Current Research Projects

Since 1977, Maryland Sea Grant has funded scientific research relevant to the Chesapeake Bay and the Maryland residents who conserve, enjoy, and make their living from it. We strive to fund projects that both advance scientific knowledge and offer practical results benefiting ecosystems, communities, and economies throughout the Chesapeake Bay region.

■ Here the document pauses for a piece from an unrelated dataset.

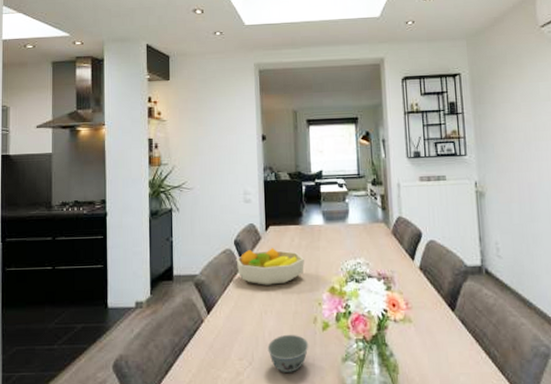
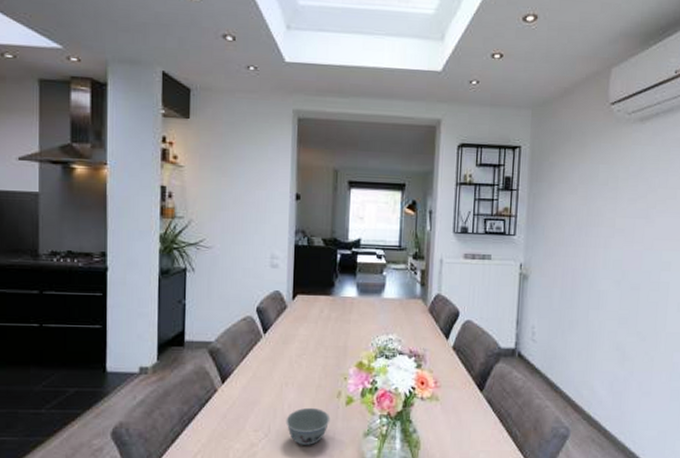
fruit bowl: present [236,248,304,285] -> none [257,318,333,357]

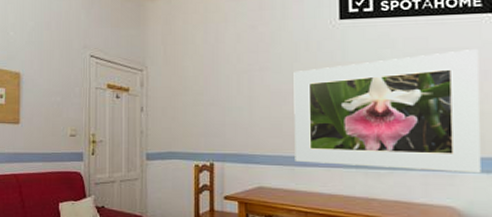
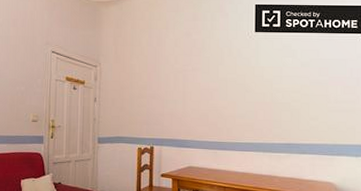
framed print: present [293,49,481,174] -> none [217,61,354,157]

Click on an individual project to find out more. Search current and past research projects here.

Principal Investigator:
Cassie Gurbisz
Co-Principal Investigator:
Cindy Palinkas, Horn Point Laboratory, University of Maryland Center for Environmental Science
Summary:

Although external nutrient load reductions have been a primary management strategy for Chesapeake Bay restoration, internal ecological processes, such as seasonal nutrient retention in submersed aquatic vegetation (SAV) beds, may also play an important, complementary role. However, we lack sufficient details about the factors controlling the magnitude of an important mechanism of SAV-mediated nutrient sequestration--particulate nutrient trapping--to make inferences about its importance relative to total loads to the system.

Principal Investigator:
Lance Yonkos
Co-Principal Investigator:
Alexander MacLeod, University of Maryland College Park
Summary:

Yellow perch have historically been an economically and culturally important fishery to the Chesapeake Bay. Populations, however, have experienced precipitous declines over the past several decades in many regions of the Bay. These declines correlate inversely with percent imperviousness within catchment areas and therefore appear related to human development in the affected watersheds. Females from affected regions are reported to have a high frequency of gamete abnormalities (e.g., thin and irregular zona pellucida (egg envelope), abnormal yolks, and incomplete development at the time of spawn. Additionally, hatching success from impacted populations has declined markedly from > 80% in 1960 to < 10% between 2001 and 2005.

Principal Investigator:
Matthew Gray
Co-Principal Investigator:
Brendan Campbell, University of Maryland Center for Environmental Science, Horn Point Laboratory
Summary:

The aquaculture industry in Maryland is far from optimized partly due to the lack of knowledge relating oyster growth and morphology to the physical environment (flow and jostling). For sessile suspension feeders, such as oysters, water flow is critical to optimize under culture conditions as it regulates food delivery and waste export. Additionally, jostling may inhibit feeding activity and influence shell shape, the latter of which may influence product marketability. It is also unknown how different off-bottom cage types affect the flow regime. This lack of understanding is not unique to Chesapeake Bay waters but is a concern for oyster farmers globally.

Principal Investigator:
Ryan Woodland
Co-Principal Investigator:
Hongsheng Bi, Chesapeake Biological Laboratory, University of Maryland Center for Environmental Science; Elizabeth North, Horn Point Laboratory, University of Maryland Center for Environmental Science
Summary:

There is a concerted effort to move away from traditional single species fisheries management in Chesapeake Bay toward a more holistic management framework that considers the interactions between fishery and non-fishery species and how their dynamics are linked to their environment. This framework, termed ecosystem-based fisheries management (EBFM), requires an understanding of the role of forage in sustaining upper trophic levels and the goal of this proposed research project is to fill important knowledge gaps related to the forage base of key commercial and recreational fish species in Chesapeake Bay.

Principal Investigator:
Dennis Whigham
Co-Principal Investigator:
Karen Kettenring, Utah State University; Melissa McCormick, Smithsonian Environmental Research Center; Andrew Baldwin, University of Maryland College Park
Summary:

A European haplotype of Phragmites australis (common reed) is an increasingly widespread invasive plant in Chesapeake Bay tidal wetlands. The spread of Phragmites has been promoted by disturbance and nutrient enrichment, resulting in threats to native plants and animals and triggering changes in ecological processes in wetlands. Cultural issues such as loss of vision-scape and access to water are important public concerns. Phragmites removal is possible but difficult, and thus is likely to be cost-effective over relatively small areas.